> _Travail demandé_
D'après l'extrait sur les instituts privés de formation supérieure au Tchad, quelles formations ces instituts proposent-ils ?

> _Extrait choisi_
*****

Instituts privés de formation supérieure au Tchad
Source : http://www.cefod.org/
Les limites d’une bonne volonté
Des instituts privés de formation supérieure naissent. Signe d’une prise de conscience par les citoyens que l’Etat ne peut tout faire. Cependant, l’enthousiasme cède souvent la place à la déception vu les conditions de travail des étudiants et du personnel enseignant.
Les objectifs assignés aux instituts supérieurs privés de formation professionnelle sont, entre autres, d’assurer une formation de qualité aux jeunes pour leur permettre de mieux se vendre sur le marché de l’emploi ou de créer eux-mêmes leur entreprise. La formation continue figure également en bonne place dans les programmes des instituts privés. Ils offrent une gamme de formation : gestion, informatique, agriculture et élevage. Mais ces instituts n’ont pas d’infrastructures adéquates, de personnel enseignant qualifié, de moyens financiers suffisants, de matériel pédagogique, scientifique et technique.

Manque de locaux et de moyens didactiques

Les établissements privés d’enseignement supérieur sont installés dans des concessions de particuliers ou dans des structures d’emprunts. Les salles de classes sont exiguës et contiennent difficilement les étudiants. L’absence de laboratoires ou de ferme pour des travaux pratiques constitue également un véritable handicap, surtout pour ceux qui font de la formation agricole. Les matières telles que la géologie, la pédologie, la botanique, la zoologie… dispensées dans les écoles de formations agricoles ne sont pas approfondies dans les séances des travaux dirigés. Même si certains instituts organisent des stages de formation, cela ne suffit pas. De telles structures ne répondent toujours pas à un souci d’efficacité dans la formation. «J’avoue que la formation n’est pas complète. Les étudiants auront des difficultés à s’intégrer dans les entreprises qui demandent des personnes spécialisées», reconnaît un enseignant rencontré à Sarh.

*****

> _Données d'étude_
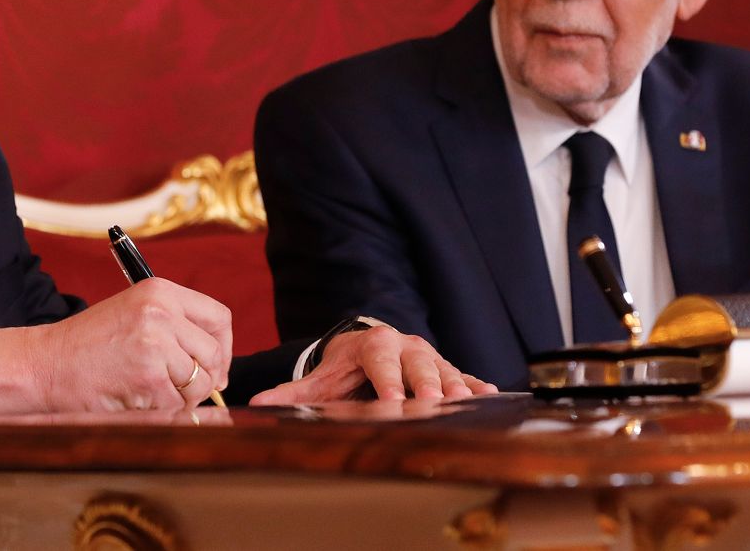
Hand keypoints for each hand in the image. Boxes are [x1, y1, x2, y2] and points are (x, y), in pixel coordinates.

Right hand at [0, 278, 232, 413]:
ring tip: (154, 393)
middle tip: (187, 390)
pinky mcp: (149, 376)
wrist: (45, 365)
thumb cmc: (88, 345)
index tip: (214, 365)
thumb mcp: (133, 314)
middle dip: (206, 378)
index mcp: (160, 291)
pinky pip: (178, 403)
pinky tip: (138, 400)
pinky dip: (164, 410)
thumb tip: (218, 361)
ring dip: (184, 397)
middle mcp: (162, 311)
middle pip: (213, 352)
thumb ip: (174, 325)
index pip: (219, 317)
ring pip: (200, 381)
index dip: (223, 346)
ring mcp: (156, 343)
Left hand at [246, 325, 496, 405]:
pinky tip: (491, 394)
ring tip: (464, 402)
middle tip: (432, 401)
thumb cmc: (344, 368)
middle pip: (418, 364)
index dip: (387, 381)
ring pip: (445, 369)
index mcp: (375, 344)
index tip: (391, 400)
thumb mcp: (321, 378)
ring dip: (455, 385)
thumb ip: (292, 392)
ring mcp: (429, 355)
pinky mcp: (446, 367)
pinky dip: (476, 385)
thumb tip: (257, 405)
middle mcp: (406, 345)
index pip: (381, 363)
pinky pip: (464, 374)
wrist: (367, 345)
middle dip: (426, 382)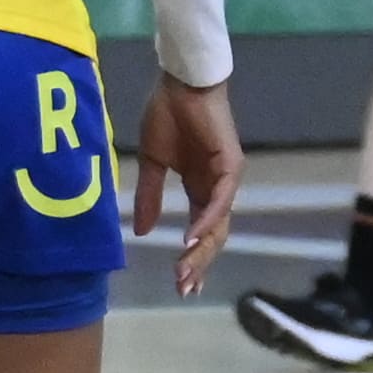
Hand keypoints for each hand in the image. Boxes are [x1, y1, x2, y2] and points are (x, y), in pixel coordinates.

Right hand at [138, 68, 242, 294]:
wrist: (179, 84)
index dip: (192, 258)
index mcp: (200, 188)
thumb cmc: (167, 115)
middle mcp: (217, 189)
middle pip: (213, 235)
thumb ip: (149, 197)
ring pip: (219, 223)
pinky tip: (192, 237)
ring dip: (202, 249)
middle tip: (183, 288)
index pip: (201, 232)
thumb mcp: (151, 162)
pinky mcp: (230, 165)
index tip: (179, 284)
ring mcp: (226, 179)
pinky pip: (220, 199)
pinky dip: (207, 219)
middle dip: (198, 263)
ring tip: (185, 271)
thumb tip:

*****

> _Corrigé_
Ils proposent des formations en gestion, en informatique, en agriculture et en élevage.